▶ Exercise details: After finding the line containing "where N<sub>b</sub> and" below, please output that line and each following one through the line containing "RECORDS | | | |", exactly as written.

Transcribed page contents:
Start of Block

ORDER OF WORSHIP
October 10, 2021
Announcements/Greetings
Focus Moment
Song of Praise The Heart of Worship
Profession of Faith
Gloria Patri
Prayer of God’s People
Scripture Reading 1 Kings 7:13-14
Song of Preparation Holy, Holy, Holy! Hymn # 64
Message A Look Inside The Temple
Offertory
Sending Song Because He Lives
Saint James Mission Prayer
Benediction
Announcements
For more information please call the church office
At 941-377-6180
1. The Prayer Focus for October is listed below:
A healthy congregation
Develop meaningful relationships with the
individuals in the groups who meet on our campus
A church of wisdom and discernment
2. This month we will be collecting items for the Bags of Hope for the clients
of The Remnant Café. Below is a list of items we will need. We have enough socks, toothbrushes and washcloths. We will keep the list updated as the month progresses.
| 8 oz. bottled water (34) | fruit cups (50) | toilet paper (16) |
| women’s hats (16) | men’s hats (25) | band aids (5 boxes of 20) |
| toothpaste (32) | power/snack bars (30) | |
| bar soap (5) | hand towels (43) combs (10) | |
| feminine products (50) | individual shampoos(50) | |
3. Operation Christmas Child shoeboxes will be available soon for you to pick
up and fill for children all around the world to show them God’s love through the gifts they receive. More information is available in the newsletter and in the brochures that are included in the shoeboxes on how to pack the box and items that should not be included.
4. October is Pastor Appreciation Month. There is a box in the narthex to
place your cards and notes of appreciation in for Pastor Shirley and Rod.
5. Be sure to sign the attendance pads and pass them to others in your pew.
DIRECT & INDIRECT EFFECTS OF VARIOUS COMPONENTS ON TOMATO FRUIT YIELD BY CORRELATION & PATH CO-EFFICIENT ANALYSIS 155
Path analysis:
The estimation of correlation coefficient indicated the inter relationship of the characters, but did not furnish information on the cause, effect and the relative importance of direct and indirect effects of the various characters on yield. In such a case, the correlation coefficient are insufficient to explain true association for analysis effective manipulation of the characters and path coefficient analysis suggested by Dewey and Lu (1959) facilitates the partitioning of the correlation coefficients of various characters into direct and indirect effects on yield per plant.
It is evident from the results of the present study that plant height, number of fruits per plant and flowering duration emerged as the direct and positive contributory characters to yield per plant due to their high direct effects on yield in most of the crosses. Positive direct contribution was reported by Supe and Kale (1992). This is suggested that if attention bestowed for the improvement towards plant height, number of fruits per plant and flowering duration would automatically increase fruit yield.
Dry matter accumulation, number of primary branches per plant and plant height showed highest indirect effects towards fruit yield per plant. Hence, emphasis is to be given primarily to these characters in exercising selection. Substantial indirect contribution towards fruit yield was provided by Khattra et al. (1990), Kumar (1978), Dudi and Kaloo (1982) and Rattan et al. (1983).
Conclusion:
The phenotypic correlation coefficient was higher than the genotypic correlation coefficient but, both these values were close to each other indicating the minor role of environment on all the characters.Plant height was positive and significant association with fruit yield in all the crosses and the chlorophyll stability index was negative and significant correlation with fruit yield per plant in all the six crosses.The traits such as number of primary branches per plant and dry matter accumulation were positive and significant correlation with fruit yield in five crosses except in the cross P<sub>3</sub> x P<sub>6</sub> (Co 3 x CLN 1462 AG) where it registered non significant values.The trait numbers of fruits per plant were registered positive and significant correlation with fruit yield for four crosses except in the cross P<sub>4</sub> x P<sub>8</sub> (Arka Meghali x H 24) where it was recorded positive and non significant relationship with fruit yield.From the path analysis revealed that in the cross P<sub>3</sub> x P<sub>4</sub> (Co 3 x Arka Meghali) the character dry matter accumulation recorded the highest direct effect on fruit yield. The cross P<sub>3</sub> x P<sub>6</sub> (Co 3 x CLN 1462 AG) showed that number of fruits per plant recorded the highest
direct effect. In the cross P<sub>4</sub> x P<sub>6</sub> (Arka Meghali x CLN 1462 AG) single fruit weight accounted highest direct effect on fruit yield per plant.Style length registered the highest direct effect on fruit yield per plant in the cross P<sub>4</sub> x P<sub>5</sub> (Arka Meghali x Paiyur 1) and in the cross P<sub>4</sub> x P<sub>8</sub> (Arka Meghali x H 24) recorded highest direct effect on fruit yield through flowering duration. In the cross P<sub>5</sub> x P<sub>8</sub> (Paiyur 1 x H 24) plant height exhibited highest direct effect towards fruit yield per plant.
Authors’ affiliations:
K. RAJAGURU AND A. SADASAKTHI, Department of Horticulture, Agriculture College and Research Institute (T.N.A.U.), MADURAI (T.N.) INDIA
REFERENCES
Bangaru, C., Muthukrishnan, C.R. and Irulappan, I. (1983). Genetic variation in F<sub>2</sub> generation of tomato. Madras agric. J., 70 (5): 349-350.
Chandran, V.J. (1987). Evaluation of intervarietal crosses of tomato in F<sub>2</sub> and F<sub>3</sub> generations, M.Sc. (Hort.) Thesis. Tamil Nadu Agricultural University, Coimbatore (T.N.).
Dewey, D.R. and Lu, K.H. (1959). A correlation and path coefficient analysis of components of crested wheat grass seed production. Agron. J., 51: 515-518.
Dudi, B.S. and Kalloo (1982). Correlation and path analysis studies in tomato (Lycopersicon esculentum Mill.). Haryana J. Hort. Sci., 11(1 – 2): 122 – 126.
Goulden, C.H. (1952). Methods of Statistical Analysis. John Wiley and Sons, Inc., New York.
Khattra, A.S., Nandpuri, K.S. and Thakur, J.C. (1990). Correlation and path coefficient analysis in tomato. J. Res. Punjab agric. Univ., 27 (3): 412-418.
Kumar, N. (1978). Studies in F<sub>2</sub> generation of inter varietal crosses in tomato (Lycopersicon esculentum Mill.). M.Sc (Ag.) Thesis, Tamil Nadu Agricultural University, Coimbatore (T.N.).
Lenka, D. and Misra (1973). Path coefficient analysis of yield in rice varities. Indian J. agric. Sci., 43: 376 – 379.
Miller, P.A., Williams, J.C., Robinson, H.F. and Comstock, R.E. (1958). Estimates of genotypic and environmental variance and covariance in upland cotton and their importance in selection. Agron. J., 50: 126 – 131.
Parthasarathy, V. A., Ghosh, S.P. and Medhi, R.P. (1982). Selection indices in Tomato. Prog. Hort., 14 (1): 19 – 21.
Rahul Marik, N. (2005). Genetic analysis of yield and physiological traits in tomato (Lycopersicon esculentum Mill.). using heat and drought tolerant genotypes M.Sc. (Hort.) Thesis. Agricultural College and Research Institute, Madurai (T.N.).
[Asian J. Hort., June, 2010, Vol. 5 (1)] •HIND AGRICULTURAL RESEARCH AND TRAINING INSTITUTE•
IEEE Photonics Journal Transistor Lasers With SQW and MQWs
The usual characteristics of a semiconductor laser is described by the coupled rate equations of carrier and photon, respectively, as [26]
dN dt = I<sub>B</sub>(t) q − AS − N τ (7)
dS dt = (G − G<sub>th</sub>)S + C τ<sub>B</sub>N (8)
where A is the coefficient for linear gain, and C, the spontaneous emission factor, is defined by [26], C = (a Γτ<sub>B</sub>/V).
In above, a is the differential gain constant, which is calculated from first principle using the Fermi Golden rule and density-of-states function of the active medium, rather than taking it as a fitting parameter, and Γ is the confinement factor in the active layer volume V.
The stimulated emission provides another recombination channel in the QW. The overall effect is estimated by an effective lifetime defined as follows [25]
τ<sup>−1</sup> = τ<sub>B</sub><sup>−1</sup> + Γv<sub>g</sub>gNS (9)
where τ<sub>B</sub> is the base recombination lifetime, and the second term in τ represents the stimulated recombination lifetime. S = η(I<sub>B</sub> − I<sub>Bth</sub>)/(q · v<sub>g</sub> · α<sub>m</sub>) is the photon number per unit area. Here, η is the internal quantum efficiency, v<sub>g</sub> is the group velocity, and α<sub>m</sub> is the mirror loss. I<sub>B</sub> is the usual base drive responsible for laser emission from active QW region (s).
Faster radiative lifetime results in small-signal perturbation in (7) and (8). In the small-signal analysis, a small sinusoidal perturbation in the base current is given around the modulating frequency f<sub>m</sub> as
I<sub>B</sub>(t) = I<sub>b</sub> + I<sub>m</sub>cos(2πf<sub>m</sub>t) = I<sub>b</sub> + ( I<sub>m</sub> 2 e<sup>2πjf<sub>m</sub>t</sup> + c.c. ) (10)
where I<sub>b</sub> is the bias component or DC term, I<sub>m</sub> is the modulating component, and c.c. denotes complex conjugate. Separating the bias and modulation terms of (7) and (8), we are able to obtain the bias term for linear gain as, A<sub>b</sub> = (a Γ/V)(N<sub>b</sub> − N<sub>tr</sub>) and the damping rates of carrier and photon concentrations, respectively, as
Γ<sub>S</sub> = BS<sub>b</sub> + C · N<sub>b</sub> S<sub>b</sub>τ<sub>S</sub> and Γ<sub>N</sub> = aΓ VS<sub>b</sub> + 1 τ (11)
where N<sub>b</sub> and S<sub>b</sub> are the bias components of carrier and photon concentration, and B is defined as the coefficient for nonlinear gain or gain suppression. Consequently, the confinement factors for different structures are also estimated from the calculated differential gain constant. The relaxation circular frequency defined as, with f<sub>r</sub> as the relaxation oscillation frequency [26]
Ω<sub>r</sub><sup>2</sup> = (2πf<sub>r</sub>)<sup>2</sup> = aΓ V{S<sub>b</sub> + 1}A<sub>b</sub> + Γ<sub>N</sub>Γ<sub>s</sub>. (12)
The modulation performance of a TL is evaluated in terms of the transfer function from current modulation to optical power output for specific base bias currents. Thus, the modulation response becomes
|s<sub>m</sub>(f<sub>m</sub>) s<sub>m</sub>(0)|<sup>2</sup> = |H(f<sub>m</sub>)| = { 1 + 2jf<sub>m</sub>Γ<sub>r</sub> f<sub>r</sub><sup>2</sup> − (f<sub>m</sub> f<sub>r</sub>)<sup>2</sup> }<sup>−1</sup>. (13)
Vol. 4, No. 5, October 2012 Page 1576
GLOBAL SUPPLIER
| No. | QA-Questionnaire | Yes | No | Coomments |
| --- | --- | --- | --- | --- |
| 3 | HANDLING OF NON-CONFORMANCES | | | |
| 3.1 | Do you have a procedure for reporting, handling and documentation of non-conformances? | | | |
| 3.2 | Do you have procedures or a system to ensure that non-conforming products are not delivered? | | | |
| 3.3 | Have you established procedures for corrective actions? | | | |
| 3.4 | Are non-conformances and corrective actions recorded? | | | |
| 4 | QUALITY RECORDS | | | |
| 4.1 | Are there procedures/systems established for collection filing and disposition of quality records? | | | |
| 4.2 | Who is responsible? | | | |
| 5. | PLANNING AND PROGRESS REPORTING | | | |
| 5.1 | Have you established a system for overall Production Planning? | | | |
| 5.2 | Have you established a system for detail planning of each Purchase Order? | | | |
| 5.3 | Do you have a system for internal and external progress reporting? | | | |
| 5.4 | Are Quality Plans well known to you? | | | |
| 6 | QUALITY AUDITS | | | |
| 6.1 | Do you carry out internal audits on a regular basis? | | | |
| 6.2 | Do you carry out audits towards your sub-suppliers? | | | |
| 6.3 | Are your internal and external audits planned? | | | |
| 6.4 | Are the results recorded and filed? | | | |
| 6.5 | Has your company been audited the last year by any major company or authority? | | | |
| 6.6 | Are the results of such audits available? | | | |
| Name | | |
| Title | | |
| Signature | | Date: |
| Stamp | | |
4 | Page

End of Block

▶ Output for this exercise:
where N<sub>b</sub> and S<sub>b</sub> are the bias components of carrier and photon concentration, and B is defined as the coefficient for nonlinear gain or gain suppression. Consequently, the confinement factors for different structures are also estimated from the calculated differential gain constant. The relaxation circular frequency defined as, with f<sub>r</sub> as the relaxation oscillation frequency [26]
Ω<sub>r</sub><sup>2</sup> = (2πf<sub>r</sub>)<sup>2</sup> = aΓ V{S<sub>b</sub> + 1}A<sub>b</sub> + Γ<sub>N</sub>Γ<sub>s</sub>. (12)
The modulation performance of a TL is evaluated in terms of the transfer function from current modulation to optical power output for specific base bias currents. Thus, the modulation response becomes
|s<sub>m</sub>(f<sub>m</sub>) s<sub>m</sub>(0)|<sup>2</sup> = |H(f<sub>m</sub>)| = { 1 + 2jf<sub>m</sub>Γ<sub>r</sub> f<sub>r</sub><sup>2</sup> − (f<sub>m</sub> f<sub>r</sub>)<sup>2</sup> }<sup>−1</sup>. (13)
Vol. 4, No. 5, October 2012 Page 1576
GLOBAL SUPPLIER
| No. | QA-Questionnaire | Yes | No | Coomments |
| --- | --- | --- | --- | --- |
| 3 | HANDLING OF NON-CONFORMANCES | | | |
| 3.1 | Do you have a procedure for reporting, handling and documentation of non-conformances? | | | |
| 3.2 | Do you have procedures or a system to ensure that non-conforming products are not delivered? | | | |
| 3.3 | Have you established procedures for corrective actions? | | | |
| 3.4 | Are non-conformances and corrective actions recorded? | | | |
| 4 | QUALITY RECORDS | | | |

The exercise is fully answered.